By now I had seriously considered retiring. The checkpoint however provided hot beans or spaghetti on toast and the helpers from Cornwall and Devon encouraged me to carry on, assuring me that I had done the worst of it, that navigation was straightforward and that there were no big hills. I wasn’t fully convinced that it was quite as easy as she made it sound and my pace had slowed to a crawl. She pointed out I had less than 20 miles to the finish. And so it was I found myself outside the checkpoint, checking the route to the next checkpoint at Old Arlesford.

This was in fact relatively straightforward, some of the route taking us through the town centre but then a rather circuitous route via some fields to the checkpoint at the village hall.

The next section to the checkpoint at Upper Wield was probably the most horrendous section of the whole 100 mile route. Whilst the route followed wide tracks it was treacherous underfoot, the tracks being covered in lose flints and stone, and deep tracks having been made either side by tractors or other four wheel drives. Navigation was quite easy but walking was painful and difficult and I seemed to take forever to reach the village hall. I regretted leaving Kilmeston but having walked 92.5 miles retiring now was out of the question. I began to think that there must be better ways of spending Bank Holiday weekends.

The stony tracks continued to the checkpoint at Shalden the last checkpoint at 97 miles. Although there were offers of hot tea and food I felt that the effort of getting up again and walking off the stiffness was too much to bear and in any case I was now desperate just to finish and to stop walking for good. So I just had my tally clipped and carried on immediately.

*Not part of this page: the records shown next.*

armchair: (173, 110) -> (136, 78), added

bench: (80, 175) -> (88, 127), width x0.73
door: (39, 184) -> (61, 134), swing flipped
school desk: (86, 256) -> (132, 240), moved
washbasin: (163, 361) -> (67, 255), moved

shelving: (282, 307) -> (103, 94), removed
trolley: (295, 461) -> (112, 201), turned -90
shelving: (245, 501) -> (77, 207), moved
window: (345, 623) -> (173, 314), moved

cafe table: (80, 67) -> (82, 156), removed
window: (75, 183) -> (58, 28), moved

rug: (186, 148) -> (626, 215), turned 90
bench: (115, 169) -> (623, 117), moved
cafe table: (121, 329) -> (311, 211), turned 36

For a short section we walked along tarmac roads. Until this point, I had always failed to appreciate the sheer joy of walking on tarmac, preferring to walk off road whenever possible. However, now I realised that it was indeed a most pleasant experience, there were no more flints biting into my boots, no narrow ridges to balance along in the dark, no stones jumping up and ensconcing themselves firmly between sock and boot. It was however a short lived respite as the route took us over the main B3349 and up steps cut into the ground and along yet another stony track through woods until finally emerging into open fields. It seemed far longer than the 2.9 miles referred to in the route description, but finally the main London Road was in sight and 400 meters on was Eggars School and the finish. I was by now completely exhausted, the heat had taken its toll during the day, and the stony uneven tracks had been a nightmare in the dark. I think I only managed to continue to the end by promising myself that would be the last time I would do this event, I couldn’t really see the point any more.

And so, 42 hours and 39 minutes after setting off, I finished the walk. On entering the hall I was met with a heart warming round of applause from marshalls and others that had finished before me. There was then, as always, a hot meal and drink, and with the certificate and badge, I was given a map with next year’s route highlighted.

Whilst I found this one of the hardest 100s and probably the one I enjoyed the least, it was, as always, superbly organized. The route, whilst difficult underfoot, took us through wonderful countryside, the hospitality at the checkpoints was amazing. My thanks go to the organizers and to the marshalls who had given up their Bank Holiday weekend to make the event possible. Although I found it hard to keep going, it is after all a 100 mile challenge event, and as any long distance walker, or runner, will say it’s an event which challenges you more mentally than physically.

Now, of course, two weeks later, the memories have faded a little and I am left with the satisfaction of having finished another 100, and the thought that it was not that bad after all, and although I know it was, I also know that as soon as the entry forms for next year’s are out, I will send it off immediately.